China produces the majority of the world's peanuts, and their search to increase sustainable food production has researchers testing non-chemical methods of pest control for key crops. This study found that simply adding corn between the rows of peanuts increases natural pest control of peanut aphids and improves yields, thus providing a non-chemical solution to pest control. The study, recently published in the journal Agriculture, Ecosystems and Environment compared beneficial insect communities in fields planted with only peanut (monoculture) to those where corn (Maize; Zea mays) was intercropped between the rows of peanuts. The researchers found that corn provided important habitat for ladybugs, a natural predator of aphid pests, and that ladybugs preferred to live in corn rows. More than 90% of ladybugs were found supported by corn versus less than 10% by peanuts. Once the corn attracted the ladybugs to the peanut fields, they then fed on nearby peanut aphids.
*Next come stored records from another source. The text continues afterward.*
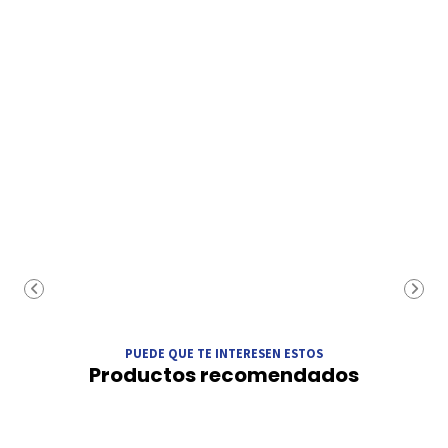
PUEDE QUE TE INTERESEN ESTOS
Productos recomendados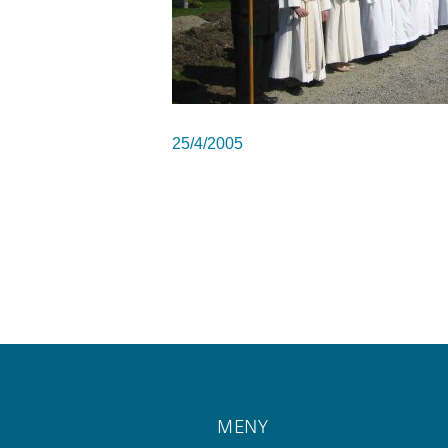
25/4/2005
MENY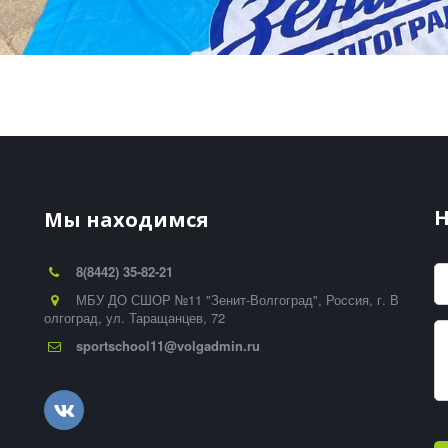
-
Н
Мы находимся
8(8442) 35-82-21
МБУ ДО СШОР №11 "Зенит-Волгоград"
,
Россия
,
г. В
олгоград
,
ул. Таращанцев, 72
sportschool11@volgadmin.ru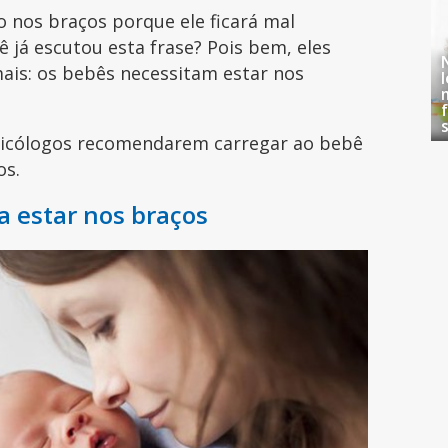
o nos braços porque ele ficará mal
 já escutou esta frase? Pois bem, eles
ais: os bebês necessitam estar nos
psicólogos recomendarem carregar ao bebê
os.
a estar nos braços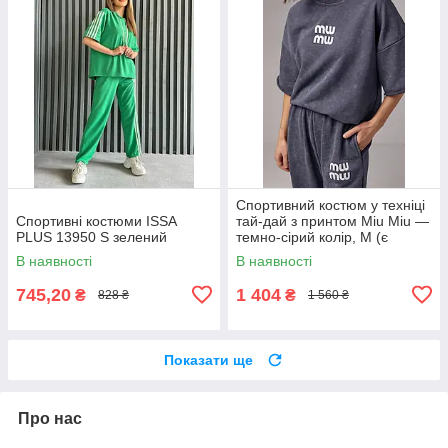
Спортивний костюм у техніці
Спортивні костюми ISSA
тай-дай з принтом Miu Miu —
PLUS 13950 S зелений
темно-сірий колір, M (є
розміри)
В наявності
В наявності
745,20
1 404
₴
₴
828 ₴
1 560 ₴
Показати ще
Про нас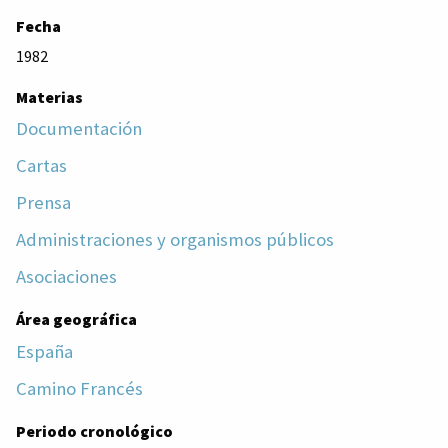
Fecha
1982
Materias
Documentación
Cartas
Prensa
Administraciones y organismos públicos
Asociaciones
Área geográfica
España
Camino Francés
Periodo cronológico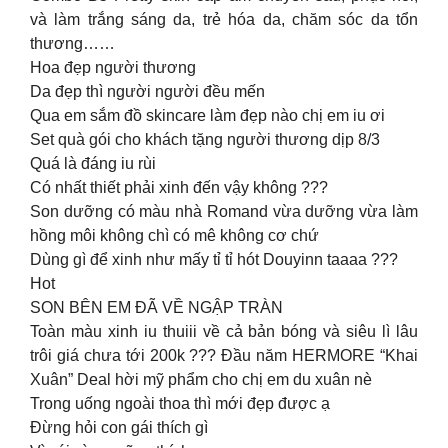
và làm trắng sáng da, trẻ hóa da, chăm sóc da tổn
thương……
Hoa đẹp người thương
Da đẹp thì người người đều mến
Qua em sắm đồ skincare làm đẹp nào chị em iu ơi
Set quà gói cho khách tặng người thương dịp 8/3
Quá là đáng iu rùi
Có nhất thiết phải xinh đến vậy không ???
Son dưỡng có màu nhà Romand vừa dưỡng vừa làm
hồng môi không chì có mê không cơ chứ
Dùng gì để xinh như mấy tỉ tỉ hót Douyinn taaaa ???
Hot
SON BÊN EM ĐÃ VỀ NGẬP TRÀN
Toàn màu xinh iu thuiii về cả bản bóng và siêu lì lâu
trôi giá chưa tới 200k ??? Đầu năm HERMORE “Khai
Xuân” Deal hời mỹ phẩm cho chị em du xuân nè
Trong uống ngoài thoa thì mới đẹp được ạ
Đừng hỏi con gái thích gì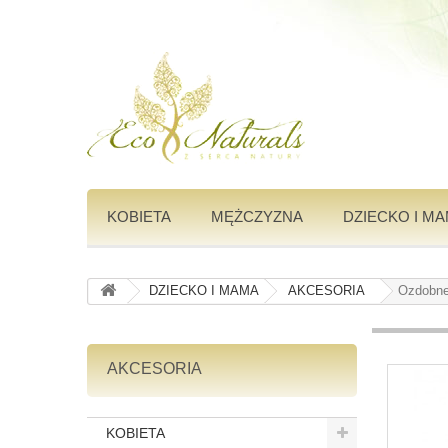
KOBIETA
MĘŻCZYZNA
DZIECKO I M
DZIECKO I MAMA
AKCESORIA
Ozdobne
AKCESORIA
KOBIETA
This was confirmed with DNA analyses of the ladybugs’ stomach contents that proved they were eating peanut aphids. Fewer peanuts were lost to aphid damage in fields intercropped with corn. This demonstrates the potential for a farm diversification practice that can reduce reliance on chemical control of pests. Intercropping may therefore be feasible for farmers to implement in both organic and conventional peanut production alike.